A solution of $$FeCl_3$$ when treated with $$K_4[Fe(CN)_6]$$ gives a prussian blue precipitate due to the formation of

We need to identify the compound formed when FeCl$$_3$$ reacts with K$$_4$$[Fe(CN)$$_6$$] to give Prussian blue.
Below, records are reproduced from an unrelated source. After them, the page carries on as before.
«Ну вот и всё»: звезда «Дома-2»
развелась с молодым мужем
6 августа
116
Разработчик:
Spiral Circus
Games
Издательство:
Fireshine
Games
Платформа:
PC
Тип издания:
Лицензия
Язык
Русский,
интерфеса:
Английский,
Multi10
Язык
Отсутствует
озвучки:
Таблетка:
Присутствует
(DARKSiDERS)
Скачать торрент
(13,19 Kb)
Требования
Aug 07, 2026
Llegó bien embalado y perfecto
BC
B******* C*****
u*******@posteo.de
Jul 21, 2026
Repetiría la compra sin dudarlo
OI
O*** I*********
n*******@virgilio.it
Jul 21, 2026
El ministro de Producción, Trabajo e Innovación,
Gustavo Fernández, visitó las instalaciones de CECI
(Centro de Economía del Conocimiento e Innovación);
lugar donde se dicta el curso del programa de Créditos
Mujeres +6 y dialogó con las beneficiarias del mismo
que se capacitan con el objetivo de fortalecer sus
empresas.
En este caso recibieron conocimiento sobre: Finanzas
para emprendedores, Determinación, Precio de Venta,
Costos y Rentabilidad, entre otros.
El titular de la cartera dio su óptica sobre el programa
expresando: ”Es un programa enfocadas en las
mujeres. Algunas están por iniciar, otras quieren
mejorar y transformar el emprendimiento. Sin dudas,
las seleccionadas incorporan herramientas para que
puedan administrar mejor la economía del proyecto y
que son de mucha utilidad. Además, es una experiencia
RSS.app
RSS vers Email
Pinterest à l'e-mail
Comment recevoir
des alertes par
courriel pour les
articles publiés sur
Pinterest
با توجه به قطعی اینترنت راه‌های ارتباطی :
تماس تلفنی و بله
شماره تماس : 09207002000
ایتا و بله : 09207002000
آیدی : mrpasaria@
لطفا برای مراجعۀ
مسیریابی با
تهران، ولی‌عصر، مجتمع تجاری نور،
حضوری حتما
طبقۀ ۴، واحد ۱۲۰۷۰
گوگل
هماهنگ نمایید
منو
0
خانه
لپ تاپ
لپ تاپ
The Prussian blue test is a classic qualitative test for iron ions:

$$Fe^{3+}$$ (from FeCl$$_3$$) + $$[Fe(CN)_6]^{4-}$$ (from K$$_4$$[Fe(CN)$$_6$$]) → Prussian blue precipitate

The reaction is:

$$4Fe^{3+} + 3[Fe(CN)_6]^{4-} \rightarrow Fe_4[Fe(CN)_6]_3 \downarrow$$

The Prussian blue compound is iron(III) hexacyanoferrate(II), with the formula $$Fe_4[Fe(CN)_6]_3$$. This is a dark blue insoluble precipitate. The $$Fe^{3+}$$ ions are the "outer" iron atoms, and the $$Fe^{2+}$$ ions are inside the $$[Fe(CN)_6]^{4-}$$ complex.

The correct answer is Option (4): Fe$$_4$$[Fe(CN)$$_6$$]$$_3$$.